Ils font mentir l’adage entonné dans I Want to Pogne, le vieil air de Rock et Belles Oreilles qui se moque des Québécois qui trahissent leur langue pour percer. Avec son nu disco vaguement tropical et ses paroles graves, Le Couleur transcende même les frontières invisibles de la francophonie.
À contre-courant depuis plus d’une décennie, résolument bien loin de la pop rock et du folk qui prédominent encore à l’ADISQ, Le Couleur a plus en commun avec Patsy Gallant ou Toulouse qu’avec des groupes plus récents comme Karkwa ou Galaxie.
En marge des modes à Montréal, mais parfaitement en osmose avec ce qui se fait dans Pigalle ou à Brooklyn, le groupe porté par la voix de Laurence Giroux-Do cartonne à l’international, se faufilant jusque dans la trame sonore d’une série Netflix (Emily in Paris) et les pages de papier glacé du Playboy Mexico. Deux engagements surprenants parmi tant d’autres, deux accomplissements en apparence anecdotiques qui, pourtant, en disent long sur l’intérêt croissant qu’ils génèrent à l’étranger.

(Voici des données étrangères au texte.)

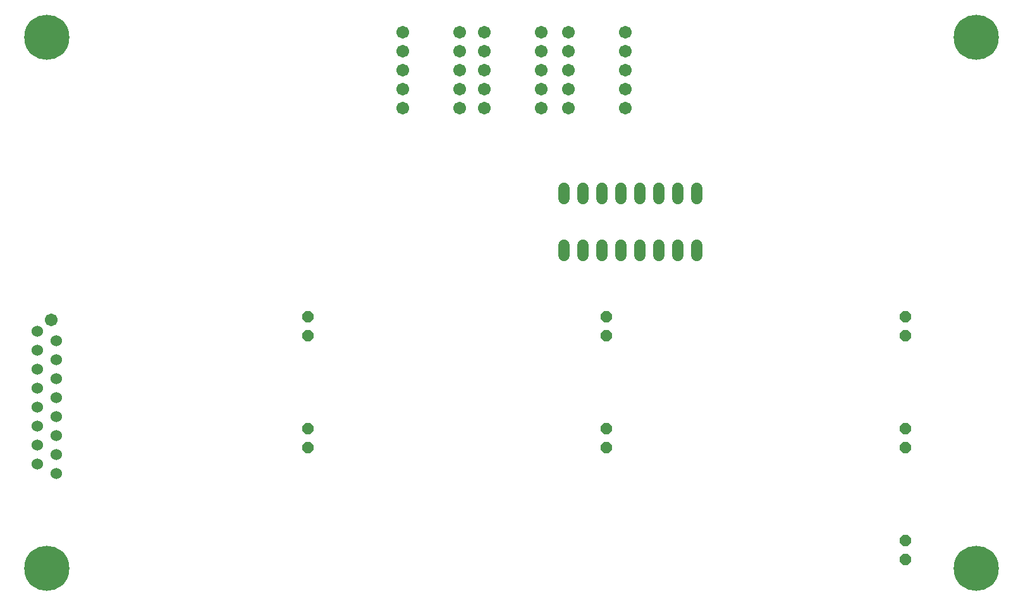
<source format=gbr>
G04 EAGLE Gerber RS-274X export*
G75*
%MOIN*%
%FSLAX34Y34*%
%LPD*%
%INSoldermask Bottom*%
%IPPOS*%
%AMOC8*
5,1,8,0,0,1.08239X$1,22.5*%
G01*
%ADD10C,0.067055*%
%ADD11C,0.060000*%
%ADD12P,0.064943X8X292.500000*%
%ADD13C,0.238000*%
%ADD14C,0.060000*%


D10*
X20750Y30250D03*
X20750Y29250D03*
X20750Y28250D03*
X20750Y27250D03*
X20750Y26250D03*
X23750Y26250D03*
X23750Y27250D03*
X23750Y28250D03*
X23750Y29250D03*
X23750Y30250D03*
X25075Y30250D03*
X25075Y29250D03*
X25075Y28250D03*
X25075Y27250D03*
X25075Y26250D03*
X28075Y26250D03*
X28075Y27250D03*
X28075Y28250D03*
X28075Y29250D03*
X28075Y30250D03*
X29500Y30250D03*
X29500Y29250D03*
X29500Y28250D03*
X29500Y27250D03*
X29500Y26250D03*
X32500Y26250D03*
X32500Y27250D03*
X32500Y28250D03*
X32500Y29250D03*
X32500Y30250D03*
D11*
X29250Y19010D02*
X29250Y18490D01*
X30250Y18490D02*
X30250Y19010D01*
X35250Y19010D02*
X35250Y18490D01*
X36250Y18490D02*
X36250Y19010D01*
X31250Y19010D02*
X31250Y18490D01*
X32250Y18490D02*
X32250Y19010D01*
X34250Y19010D02*
X34250Y18490D01*
X33250Y18490D02*
X33250Y19010D01*
X36250Y21490D02*
X36250Y22010D01*
X35250Y22010D02*
X35250Y21490D01*
X34250Y21490D02*
X34250Y22010D01*
X33250Y22010D02*
X33250Y21490D01*
X32250Y21490D02*
X32250Y22010D01*
X31250Y22010D02*
X31250Y21490D01*
X30250Y21490D02*
X30250Y22010D01*
X29250Y22010D02*
X29250Y21490D01*
D12*
X31496Y9358D03*
X31496Y8358D03*
X31496Y15264D03*
X31496Y14264D03*
X15748Y9358D03*
X15748Y8358D03*
X15748Y15264D03*
X15748Y14264D03*
X47244Y15264D03*
X47244Y14264D03*
X47244Y9358D03*
X47244Y8358D03*
X47244Y3453D03*
X47244Y2453D03*
D13*
X51000Y2000D03*
X51000Y30000D03*
X2000Y30000D03*
X2000Y2000D03*
D14*
X1500Y14500D03*
X2500Y14000D03*
X1500Y13500D03*
X2500Y13000D03*
X1500Y12500D03*
X2500Y12000D03*
X1500Y11500D03*
X2500Y11000D03*
X1500Y10500D03*
X2500Y10000D03*
X1500Y9500D03*
X2500Y9000D03*
X1500Y8500D03*
X2500Y8000D03*
X1500Y7500D03*
X2500Y7000D03*
D10*
X2217Y15069D03*
M02*

</source>
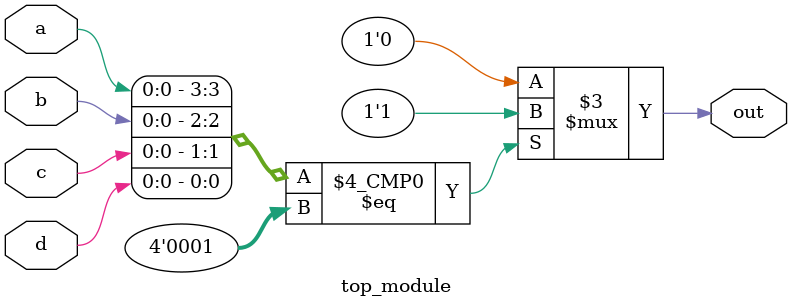
<source format=sv>
module top_module (
	input a, 
	input b,
	input c,
	input d,
	output reg out
);

  always @* begin
    case ({a, b, c, d})
      4'd0: out = 1'b0;
      4'd1: out = 1'b1;
      default: out = 1'b0;
    endcase
  end

endmodule

</source>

Avant que la pandémie ne leur coupe les ailes et ne paralyse la totalité de l’industrie du spectacle, ils avaient par ailleurs pour projet de récolter le fruit de leurs statistiques d’écoutes sur Spotify en dehors du Canada. « Notre sortie était prévue le 18 avril et, quand c’est arrivé, on n’y croyait pas trop, confie l’autrice-interprète. On devait faire South by Southwest le 8 mars et après, on avait une quinzaine de dates aux États-Unis. Tout a été annulé. […] On travaille avec une super bonne bookeuse en Amérique du Sud, on devait aussi faire une tournée au Brésil, au Mexique et au Chili… »
Concorde, parce que c’est le titre de cet opus faisant suite à P.O.P. qui s’était taillé une place la longue liste du Prix Polaris en 2017, a finalement été pressé sur vinyle et partagé sur la toile cet automne.
Sorti le 11 septembre, une date à jamais associée à l’attentat terroriste de 2001, conférant à cet album un aspect doublement morbide, Concorde prend racine dans le crash de l’avion du même nom. Les mots entonnés et écrits par Laurence génèrent un fort contraste avec cette façon guillerette et engageante que Steeven Chouinard a de battre la mesure. Une recette qui leur a été inspirée des plus grands, des maîtres de l’électro pop qui ont assis les bases du genre il y a près d’un demi-siècle.
« ABBA, ils sont devenus quadrillionnaires en étant dark dans leur formule et leurs paroles, mais avec de la musique super dancy, résume celui qui agit à titre de percussionniste, co-compositeur et réalisateur. ABBA, c’est une grande influence pour nous et sans le vouloir. C’est de l’ordre de l’inconscient. Quand on se fait comparer à eux, ceci dit, c’est le plus beau des compliments. »
Introduit par la retranscription exacte des dernières paroles du pilote avec la tour de contrôle, un échange sinistre interprété par deux comédiens aux accents parisiens, l’ultime refrain de la chanson-titre résonne comme un écho d’outre-tombe. C’est que Laurence s’est nourrie de moult documentaires sur la tragédie aérienne d’Air France au moment d’empoigner la plume. « En même temps, ça passe un peu inaperçu parce qu’en arrière tu as le groove super funky. »
Stationnés sur la piste de décollage en attendant de pouvoir reprendre leur ascension en compagnie de leur nouvel équipage de quatre musiciens supplémentaires, les trois membres de la mouture originale ont changé leur plan de match. « Pour nous, en attendant le vaccin, les États-Unis n’existent comme plus, résume Laurence. Tous nos bookeurs nous disent aussi d’oublier les shows en Europe pour 2021 parce que les gros noms et les artistes locaux seront privilégiés. »
Motivés par la promesse d’un retour à la normale, les Montréalais concentreront leurs efforts sur le développement d’un marché qu’ils ont négligé jusqu’ici. « On a joué genre quatre ou cinq fois à New York, mais on n’est jamais allés au Lac-Saint-Jean, à Trois-Rivières ou Gatineau. C’est le temps de remédier à ça », ajoute Steeven dans un éclat de rire.
En attendant de pouvoir reprendre la route par-delà la Réserve faunique des Laurentides et vers des destinations plus exotiques, c’est leur musique qui se chargera du voyage à leur place.